Bu yasa geçtikten sonra asgari ücret artışları komik rakamlar olmaya başladı, hayat pahalılığı donduruldu. Kamu emekçilerinin hakları bu yasayla geriletilince, özel sektör emekçilerinin zaten kamu emekçisinin gerisinde olan hakları patronlar tarafından daha da geriletildi. Bu yasanın en çok desteği patronlardan alması, yasanın kimin aleyhine olduğunu göstermiyor mu? Peki bu durumdaki bir özel sektör emekçisi, ülkesini terk edip göç etmeyi hiç mi aklından geçirmez?
Bizim empati yapmamızı öğütleyen Cenk Mutluyakalı, ayni işi yapan iki kişiden birinin, neredeyse yarısı kadar maaş ve daha az haklara sahip olduğunda nasıl motive olup çalışacağı konusunda niye empati yapmıyor? Özel sektörde emekçilerin hastalık, hamilelik vb. haklarının olmadığı bir ortamdan kaçıp devlete sığınma istemelerine niye empati yapmıyor? Şu anda hükümette bulunan CTP-BG ‘nin yasa ile oluşan olumsuzlukları kaldırma için yaptığı girişimin sadece kamu emekçisinin haklarının geriletilerek sağlanmaya çalışıldığı, özel sektör emekçilerine ise hiçbir hak verilmediği herkes tarafından biliniyor.

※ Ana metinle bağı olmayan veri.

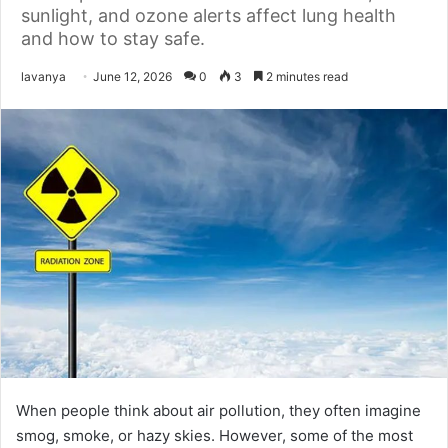
sunlight, and ozone alerts affect lung health
and how to stay safe.
Send
lavanya
June 12, 2026
0
3
2 minutes read
an
email
When people think about air pollution, they often imagine
smog, smoke, or hazy skies. However, some of the most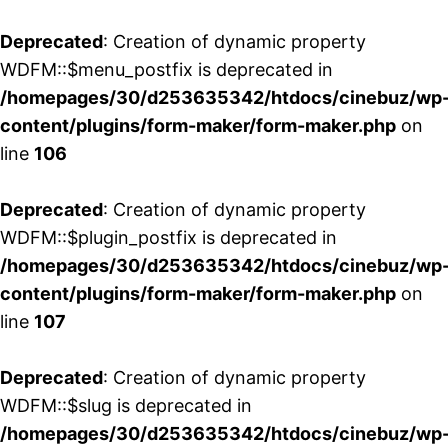
Deprecated
: Creation of dynamic property
WDFM::$menu_postfix is deprecated in
/homepages/30/d253635342/htdocs/cinebuz/wp
content/plugins/form-maker/form-maker.php
on
line
106
Deprecated
: Creation of dynamic property
WDFM::$plugin_postfix is deprecated in
/homepages/30/d253635342/htdocs/cinebuz/wp
content/plugins/form-maker/form-maker.php
on
line
107
Deprecated
: Creation of dynamic property
WDFM::$slug is deprecated in
/homepages/30/d253635342/htdocs/cinebuz/wp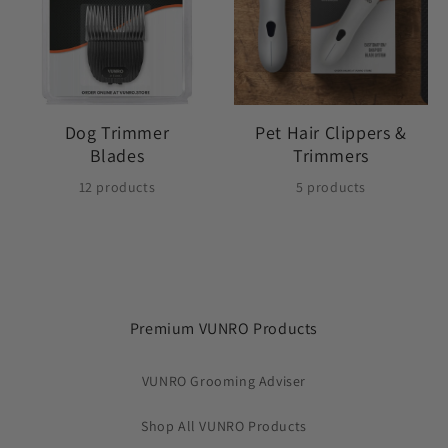
Dog Trimmer
Pet Hair Clippers &
Blades
Trimmers
12 products
5 products
Premium VUNRO Products
VUNRO Grooming Adviser
Shop All VUNRO Products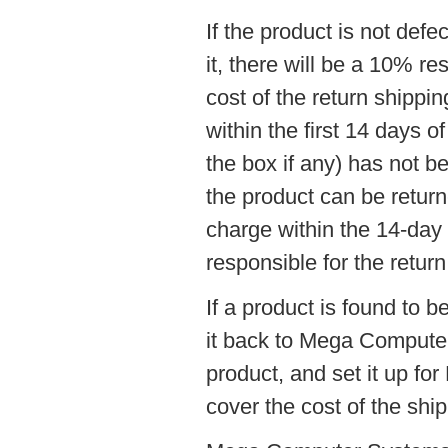
If the product is not def
it, there will be a 10% re
cost of the return shippi
within the first 14 days o
the box if any) has not 
the product can be return
charge within the 14-day 
responsible for the return
If a product is found to 
it back to Mega Computer
product, and set it up f
cover the cost of the shi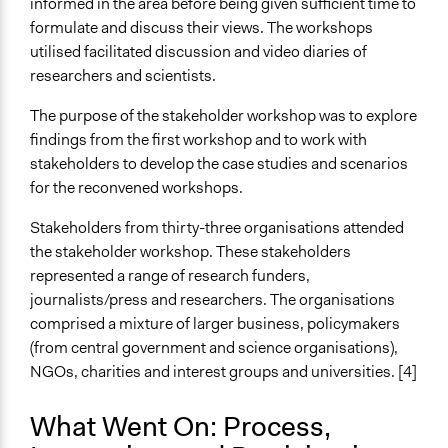
informed in the area before being given sufficient time to
formulate and discuss their views. The workshops
utilised facilitated discussion and video diaries of
researchers and scientists.
The purpose of the stakeholder workshop was to explore
findings from the first workshop and to work with
stakeholders to develop the case studies and scenarios
for the reconvened workshops.
Stakeholders from thirty-three organisations attended
the stakeholder workshop. These stakeholders
represented a range of research funders,
journalists/press and researchers. The organisations
comprised a mixture of larger business, policymakers
(from central government and science organisations),
NGOs, charities and interest groups and universities. [4]
What Went On: Process,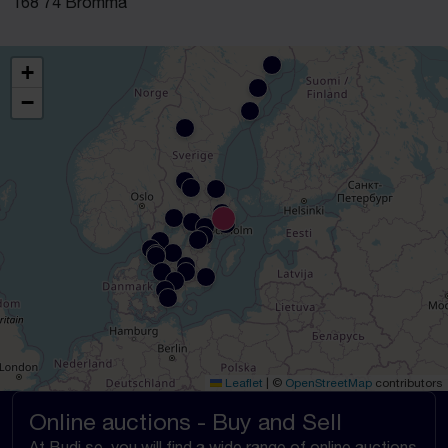
168 74 Bromma
+
−
Leaflet
|
©
OpenStreetMap
contributors
Online auctions - Buy and Sell
At Budi.se, you will find a wide range of online auctions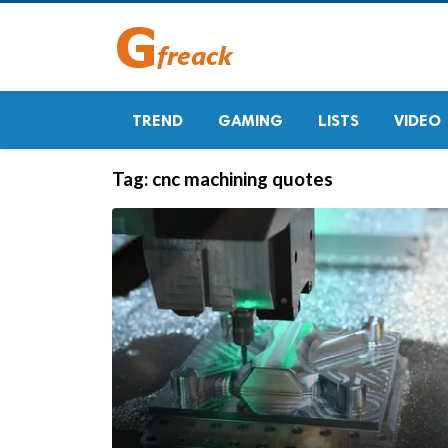
TREND
GAMING
LISTS
VIDEO
Tag:
cnc machining quotes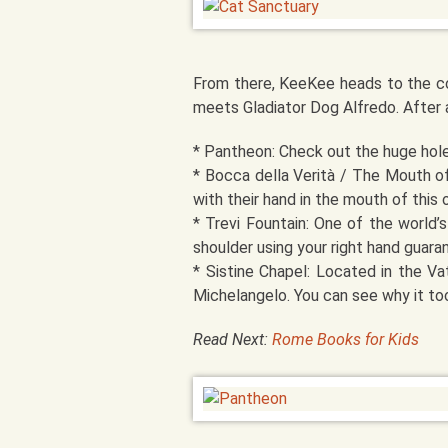
From there, KeeKee heads to the co
meets Gladiator Dog Alfredo. After 
* Pantheon: Check out the huge hole,
* Bocca della Verità / The Mouth of
with their hand in the mouth of this 
* Trevi Fountain: One of the world’
shoulder using your right hand guara
* Sistine Chapel: Located in the Va
Michelangelo. You can see why it too
Read Next:
Rome Books for Kids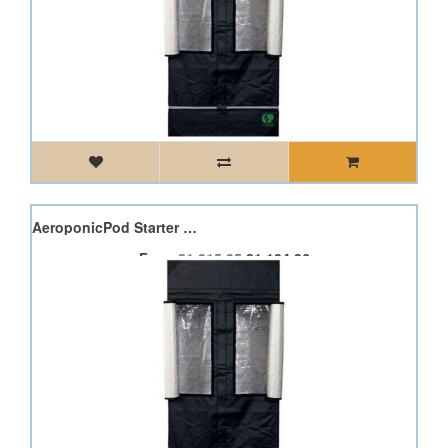
2 x Minimax 150W 4 Pod AeroponicPod Starter Kit
From
£1,315.95
£1,184.36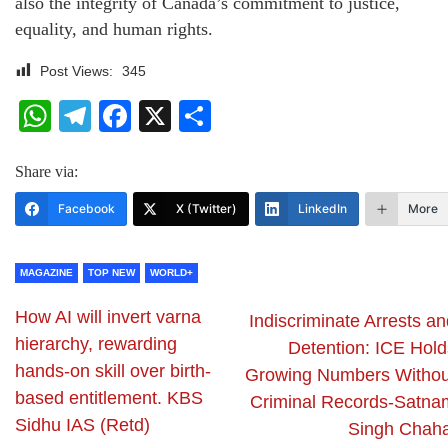
also the integrity of Canada’s commitment to justice,
equality, and human rights.
Post Views:
345
WhatsApp
Telegram
Facebook
X
Share
Share via:
Facebook
X (Twitter)
LinkedIn
More
MAGAZINE
TOP NEW
WORLD+
How AI will invert varna
Indiscriminate Arrests a
hierarchy, rewarding
Detention: ICE Hold
hands-on skill over birth-
Growing Numbers Withou
based entitlement. KBS
Criminal Records-Satna
Sidhu IAS (Retd)
Singh Chaha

Sınıf mücadelesi en fazla ezilenden başlamalı evet ama sayın Mutluyakalı bu ülkede özel sektörde sendikalaşmanın bu koşullarda imkansız olduğunu, sendikanın çalışanın emniyet kemeri olduğunu, sendikasız çalışanın güvencesi olamayacağından dolayı, eylem yapamadığını dolayısıyla hakkını arayamadığını bilmiyor mu? Bu yasanın ‘GÖÇ YASASI’ olduğunu öngören sendikaların yapacağı eylemlere sadece kamuda çalışan magdurların katilabilecegini, örgütsüz olan özel sektör emekçilerinin yukarıda saydığımız nedenlerden dolayı katılamayacağını katılırlarsa işlerinden olacaklarını tahmin edemiyor mu?
Bütün bunlar ortada dururken Cenk Mutluyakalı’nın yazdığı bu yazı gerçekleri halkın gözünden kaçırıp emekçileri birbirine düşürerek emek düşmanı sermayenin ve sermaye yanlısı hükümetin ekmeğine bal sürüyor.
Cenk Mutluyakalı emekçileri birbirine düşürmek için uğraşa dursun bizler mücadelemizi emekçileri birleştirmek için sürdüreceğiz.
Her türlü hakkı elinden alınan ve kölelik koşullarında çalıştırılan bir emekçinin bir gün ‘GÖÇ’ etmeyi düşüneceği koşulları dayatan yasa yürürlükte kaldığı sürece bu yasaya bizler ‘GÖÇ YASASI’ diyecek ve bu yasa kaldırılana kadar da mücadelemizi yükselterek eylemlerimize devam edeceğiz.